Another common way the journaling practice is likely to fail is that you just stop doing it. Usually you forget to do it one day, and it makes it easier to forget to do it the next, etc. The practice I described above has a number of features designed to offset that:

  1. It has a specific centre that is easy to return to (do your foundational journaling before noon).
  2. It makes that centre easy to achieve (it uses a random prompt)
  3. It has the candle as an anchor to help stabilise the practice.
  4. Similarly it has a physical book for that.

But these are all predicated on the fact that it’s relatively easy for me to find time in the morning to do it, and I have a good physical space for it. Your problems might be different.
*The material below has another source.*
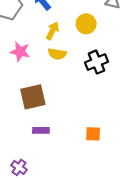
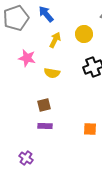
yellow semicircle: (57, 54) -> (52, 73), moved
brown square: (33, 97) -> (44, 105), moved, size x0.6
The core thing to do though is to decide:

  1. When are you going to do your journaling?
  2. What are you going to do when you miss that slot?
  3. Where are you going to do your journaling?
  4. What are you going to do if you’re not able to do it there? (e.g. because traveling)

For me the answers are:

  1. Ideally while I drink my morning coffee, but any time before noon is fine.
  2. As soon as I can after noon I go do my journaling.
  3. At my writing desk.
  4. I’ll bring my journal with me and try to do some journaling on the right schedule, but it often won’t be my foundational practice because I don’t have the tarot deck I’m using with me.

Afterword

This excerpt was a good reminder that I should try to journal more reliably again. I haven’t stopped doing it, but I probably average about once a week.

Partly this is because this daily writing project is taking up the time slot that would otherwise be used for journalling.